Because even in the most profound depths of Silence, no one had really watched the low Gradients. So long as Zuli made sure to scrape by on her Silence tests and kept out of the way, she’d been free to live her life.

As the water began to boil, she picked up the jar of cocoa for which she paid a premium because she’d rather not have cocoa than endure the abominable fake koka that some—Psy—manufacturer was attempting to make a thing.

A knock.

She jumped, her eyes flaring wide.

Her apartment door was inside the shop. The fire exit was literally a window that led out onto a tiny metal balcony and an equally rickety ladder.

“Teleporter,” she whispered, but because she had a brain, picked up her saucepan of boiling milk by the handle as she crossed the living area. “Hello?”

“Zuli.”

Her heart kicked.

Throat dry, she threw back the lock and opened the door.

His eyes…they were his again. A feral gold tinged with green, and tormented by a pain that reignited her rage.

Even as she stepped back in silent invitation, he said, “I took a teleport lock of your shop. Invasion of privacy.”

He was warning her, she realized. Letting her know that if she let him into her apartment, he could then enter it whenever he felt like it.

Zuli Anne Flowers had grown up learning to be careful who she trusted…and to trust her own instincts.

She stepped back. “Welcome to my humble abode.”

His eyes went to her hand and the saucepan of boiled milk.

“I was making cocoa,” she said. “Do you want some?”

When he shook his head, she decided to take the saucepan back into the kitchen. No point in closing the door with Alejandro in the apartment—he barely fit as it was, all muscle and jungle cat strength as he fingered the pink blanket, and seemed to take in every single little ornament and plant and knick-knack that crowded her space.

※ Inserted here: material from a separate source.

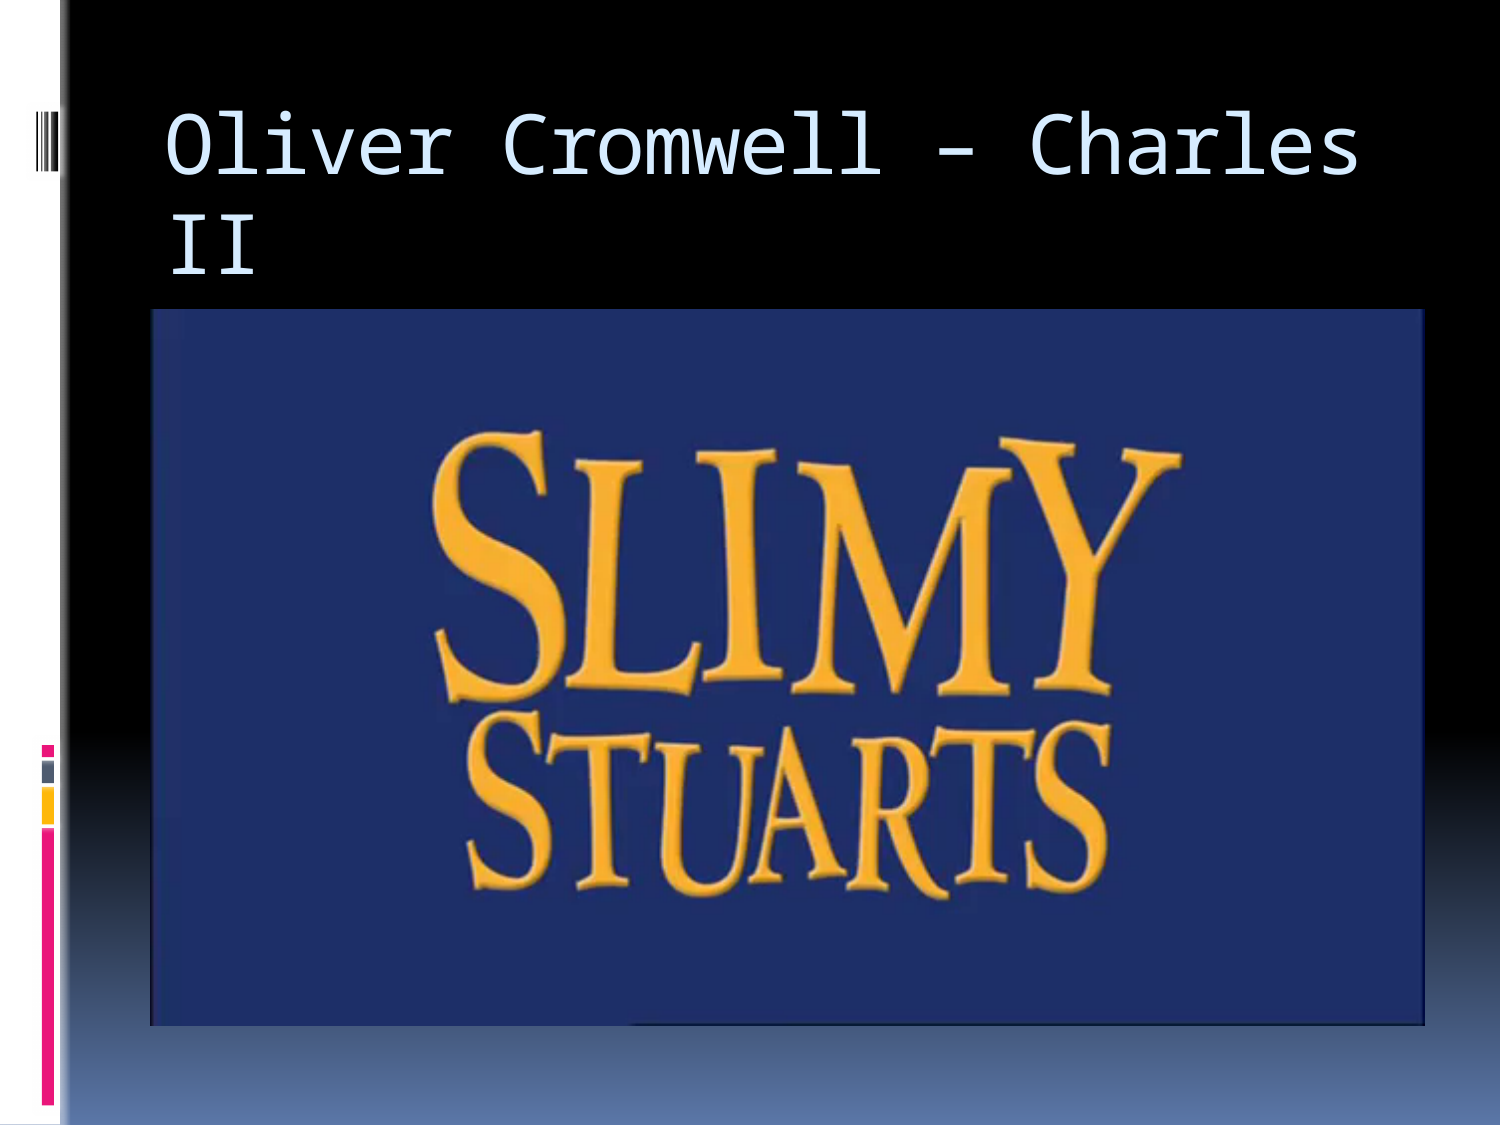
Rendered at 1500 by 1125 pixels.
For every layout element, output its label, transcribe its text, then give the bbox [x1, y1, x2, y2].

title Oliver Cromwell – Charles II [150, 83, 1425, 234]
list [149, 308, 1426, 1027]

She wondered if he saw chaos, or beauty.

Needing the cocoa to calm herself down, she began to mix it up. “Why did you leave?” She had no right to ask the question, and yet she knew she had to—because if they were going to get Alejandro on the road home, he had to listen to the notes.

He picked up a pretty blue-green crystal and played it over and through his fingers as he moved two steps and was suddenly in her kitchen area, sucking all the air out of the space. “I…” A shake of his head, a tight frown. “I don’t like being lost around you.”

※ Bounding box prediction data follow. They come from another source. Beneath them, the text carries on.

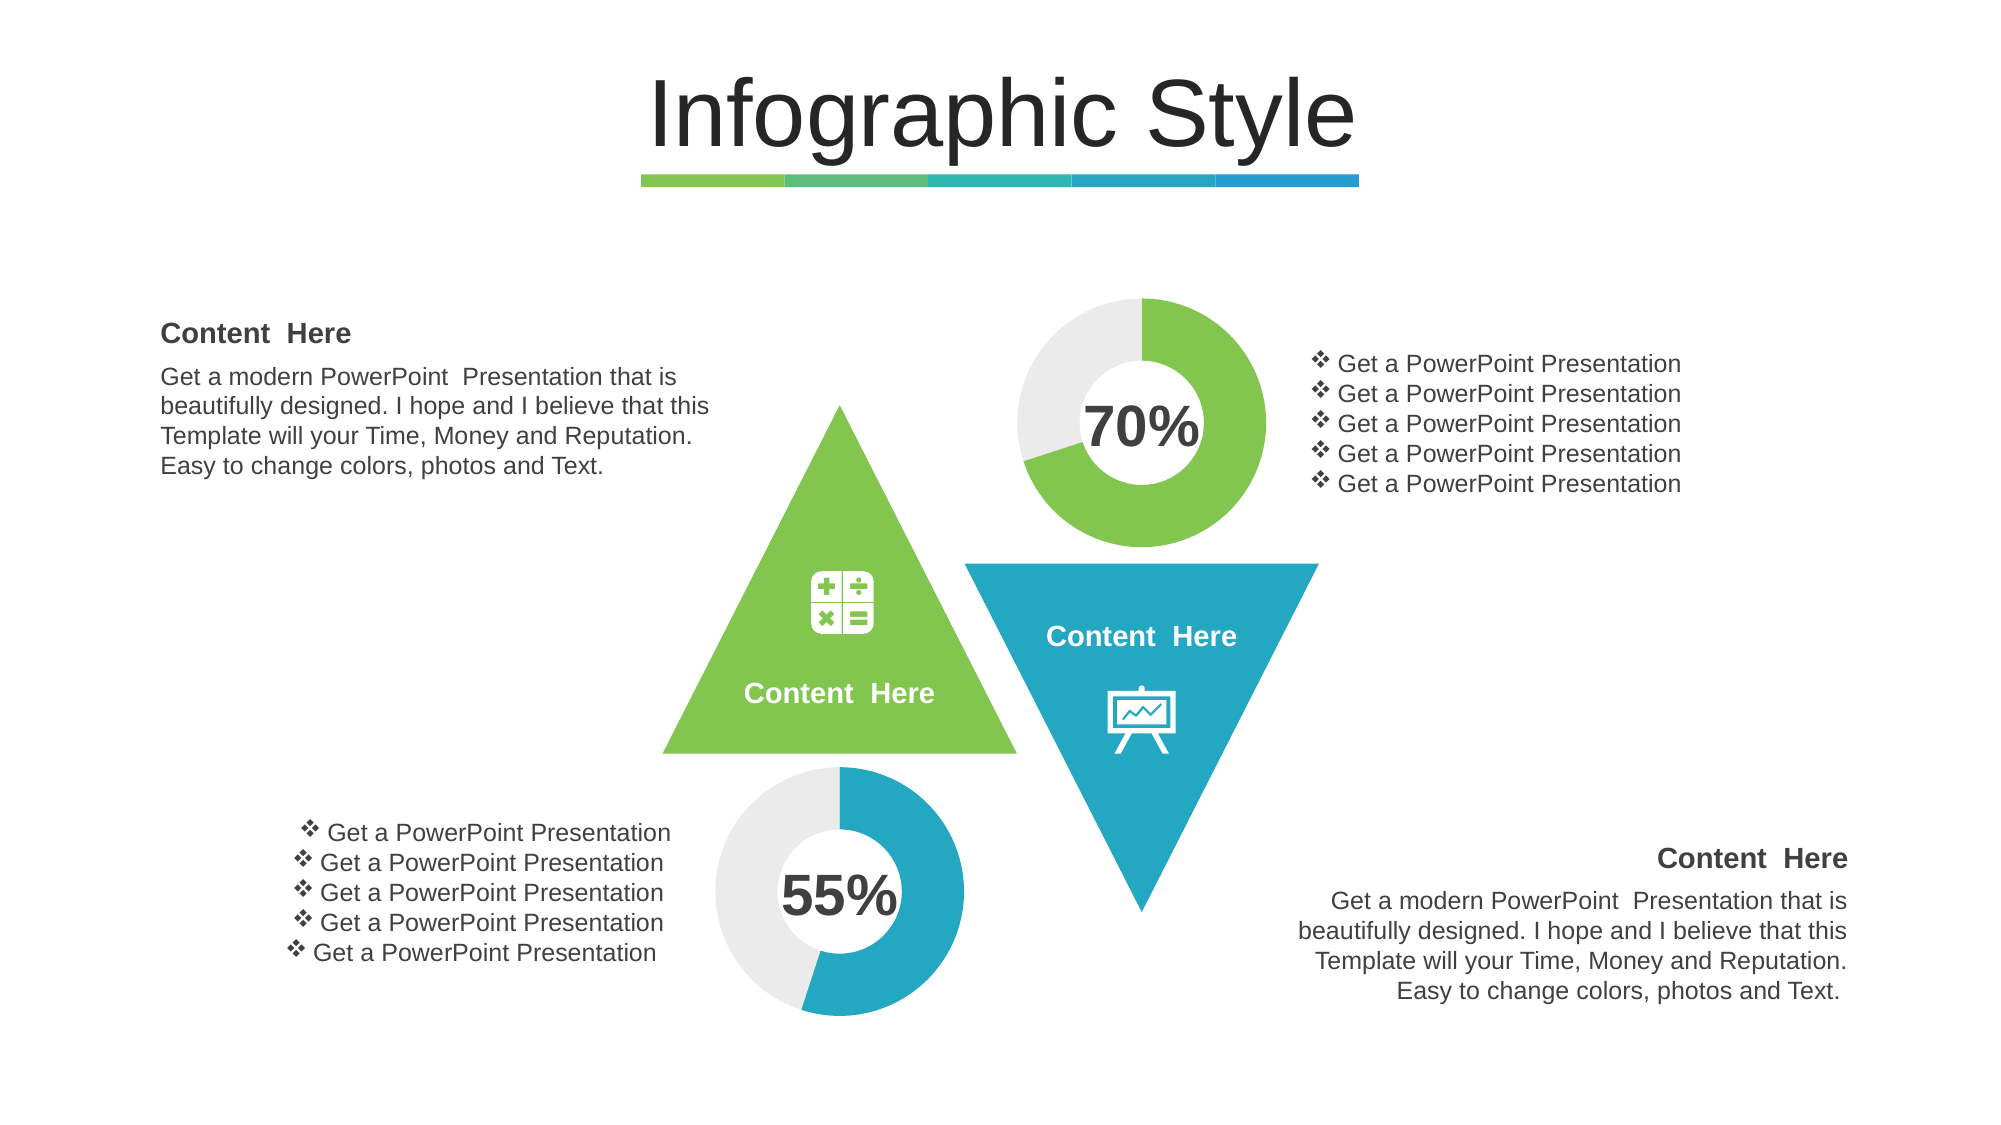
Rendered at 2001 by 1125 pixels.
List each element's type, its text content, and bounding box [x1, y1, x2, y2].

text_box Content Here [1017, 610, 1266, 660]
text_box [962, 562, 1321, 915]
list Infographic Style [53, 55, 1952, 175]
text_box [145, 306, 739, 490]
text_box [1265, 831, 1864, 1015]
text_box [660, 402, 1019, 755]
chart [710, 734, 970, 1049]
text_box Get a PowerPoint Presentation Get a PowerPoint Presentation Get a PowerPoint Presentation Get a PowerPoint Presentation Get a PowerPoint Presentation [255, 809, 687, 974]
chart [1012, 266, 1272, 580]
text_box Get a PowerPoint Presentation Get a PowerPoint Presentation Get a PowerPoint Presentation Get a PowerPoint Presentation Get a PowerPoint Presentation [1294, 340, 1756, 505]
text_box [810, 570, 875, 635]
text_box Content Here [715, 667, 964, 717]
text_box [1106, 684, 1177, 755]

Zuli’s spoon clanked against the edge of the handmade mug given to her by another client. “Don’t go again,” she whispered. “You’re starting to find your way home, but you have to stay on the path.”

He fisted, then flexed his right hand, over and over again before walking back into her living area, where he stared at the glowing lava lamp she’d discovered in a curio shop. “This lamp serves no function. The light is limited at best.”

“Everything serves a function, Alejandro,” she said after a long sip of her drink. “Even if that function is simply to be fun and pretty and to make the world less hard.”

Alejandro turned to look at her over his shoulder. “You make music when you walk.”

Putting her mug on the counter—which wobbled—she lifted her skirts enough to show him her anklets. She raised a foot, moved it to make the bells sing. “I go to dance classes at the community center in the daytime. We get to spin with our skirts, and the bells are a symphony.”

Alejandro’s eyes lingered on her ankles before rising to her face once again. “Dance?”